Hoy, finalmente, podemos celebrar esta liturgia en honor de nuestro santo Patrón, cuya fiesta quisiéramos ver celebrada por los fieles y amparada por la ley en una ciudad que le tiene por Patrono principal. Las lecturas que hemos escuchado iluminan su misión evangelizadora, de la que surgió el asentamiento de la comunidad cristiana de Urci, de la que nos consta que estaba sólidamente consolidada a comienzos del siglo IV, ya que su obispo Cantonio, muy anciano asistió al Concilio de Elvira, cuya fecha oscila entre el 300 y el 303 como fecha más temprana, que algunos investigadores retrasan al menos hasta el 312 d.C.

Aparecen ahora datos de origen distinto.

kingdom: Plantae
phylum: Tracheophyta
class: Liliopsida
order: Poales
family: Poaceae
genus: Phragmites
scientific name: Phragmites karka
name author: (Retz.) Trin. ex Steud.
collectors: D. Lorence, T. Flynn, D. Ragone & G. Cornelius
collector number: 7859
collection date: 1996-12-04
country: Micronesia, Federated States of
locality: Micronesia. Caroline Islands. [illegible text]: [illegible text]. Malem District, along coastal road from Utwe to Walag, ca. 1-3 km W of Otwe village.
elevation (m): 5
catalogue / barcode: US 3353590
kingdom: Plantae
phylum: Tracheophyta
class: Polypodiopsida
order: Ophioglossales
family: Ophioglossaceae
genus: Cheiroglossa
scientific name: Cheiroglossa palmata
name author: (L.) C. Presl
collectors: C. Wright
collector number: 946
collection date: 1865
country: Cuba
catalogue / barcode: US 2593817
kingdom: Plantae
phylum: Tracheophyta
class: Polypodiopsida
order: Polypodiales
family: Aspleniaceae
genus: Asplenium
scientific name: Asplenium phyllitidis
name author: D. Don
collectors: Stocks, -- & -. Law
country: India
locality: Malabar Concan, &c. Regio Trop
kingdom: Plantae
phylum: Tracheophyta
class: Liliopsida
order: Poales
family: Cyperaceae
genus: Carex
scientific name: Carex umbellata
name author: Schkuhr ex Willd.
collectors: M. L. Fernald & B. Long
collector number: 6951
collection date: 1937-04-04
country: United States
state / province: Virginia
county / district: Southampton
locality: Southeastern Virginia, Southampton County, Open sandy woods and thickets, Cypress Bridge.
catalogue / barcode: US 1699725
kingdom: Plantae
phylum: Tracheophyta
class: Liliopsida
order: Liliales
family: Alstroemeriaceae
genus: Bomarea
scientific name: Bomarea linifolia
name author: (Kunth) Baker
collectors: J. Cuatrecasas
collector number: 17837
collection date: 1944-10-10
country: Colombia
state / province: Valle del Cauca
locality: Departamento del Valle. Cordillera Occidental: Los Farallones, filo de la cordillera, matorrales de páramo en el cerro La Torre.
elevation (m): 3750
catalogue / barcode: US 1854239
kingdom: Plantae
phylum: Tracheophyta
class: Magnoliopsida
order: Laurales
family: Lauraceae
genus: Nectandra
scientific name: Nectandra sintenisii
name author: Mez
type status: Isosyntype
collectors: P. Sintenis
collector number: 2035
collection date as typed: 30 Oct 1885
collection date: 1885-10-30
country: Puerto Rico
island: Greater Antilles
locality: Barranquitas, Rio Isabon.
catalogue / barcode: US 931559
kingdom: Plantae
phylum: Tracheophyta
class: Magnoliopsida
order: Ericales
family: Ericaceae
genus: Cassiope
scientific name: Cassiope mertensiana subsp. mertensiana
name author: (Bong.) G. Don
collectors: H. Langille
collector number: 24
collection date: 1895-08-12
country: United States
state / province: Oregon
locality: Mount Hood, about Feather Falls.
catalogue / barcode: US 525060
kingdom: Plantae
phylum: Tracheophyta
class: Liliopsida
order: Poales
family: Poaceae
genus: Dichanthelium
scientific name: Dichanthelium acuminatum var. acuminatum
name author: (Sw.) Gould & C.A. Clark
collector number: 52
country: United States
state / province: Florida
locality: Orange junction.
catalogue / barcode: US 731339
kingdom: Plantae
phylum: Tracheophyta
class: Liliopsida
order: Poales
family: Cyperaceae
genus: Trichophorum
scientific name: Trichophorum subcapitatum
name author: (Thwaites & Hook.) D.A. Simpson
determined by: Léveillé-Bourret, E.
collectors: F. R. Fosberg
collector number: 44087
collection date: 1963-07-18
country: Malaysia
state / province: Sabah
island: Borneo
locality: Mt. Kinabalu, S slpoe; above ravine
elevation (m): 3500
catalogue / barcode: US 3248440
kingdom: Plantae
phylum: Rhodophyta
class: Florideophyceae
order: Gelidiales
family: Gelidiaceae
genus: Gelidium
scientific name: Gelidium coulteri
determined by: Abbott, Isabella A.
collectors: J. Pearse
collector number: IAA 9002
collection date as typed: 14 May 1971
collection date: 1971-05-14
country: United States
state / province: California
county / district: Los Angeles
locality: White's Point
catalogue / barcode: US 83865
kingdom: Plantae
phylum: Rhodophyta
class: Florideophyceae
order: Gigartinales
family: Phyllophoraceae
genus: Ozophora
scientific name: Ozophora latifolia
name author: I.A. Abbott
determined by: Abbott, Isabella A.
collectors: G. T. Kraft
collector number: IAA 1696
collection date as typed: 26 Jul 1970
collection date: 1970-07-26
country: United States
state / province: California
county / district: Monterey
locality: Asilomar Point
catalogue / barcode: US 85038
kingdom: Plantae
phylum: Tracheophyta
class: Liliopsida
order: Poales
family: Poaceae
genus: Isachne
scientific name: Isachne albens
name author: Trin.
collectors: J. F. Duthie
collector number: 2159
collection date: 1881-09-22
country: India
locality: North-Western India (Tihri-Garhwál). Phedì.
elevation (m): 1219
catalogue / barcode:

El Martirologio Romano, reformado por mandato del Concilio Vaticano II y promulgado con la autoridad del Papa Juan Pablo II, recoge la conmemoración de los siete varones apostólicos el día 1 de mayo, aunque algunos de ellos sean celebrados en sus diócesis en diferentes días. Es el caso de san Indalecio, que conmemoramos en toda la diócesis el 15 de mayo, excepto en aquellas parroquias donde san Isidro es patrono, santo muy querido entre nosotros. A todos los siete varones el Martirologio los sitúa entre finales del siglo III y comienzos del siglo IV, tiempo en el que la figura del obispo evangelizador y fundador de las primeras comunidades cristianas les dio unidad y gobierno de modo regular.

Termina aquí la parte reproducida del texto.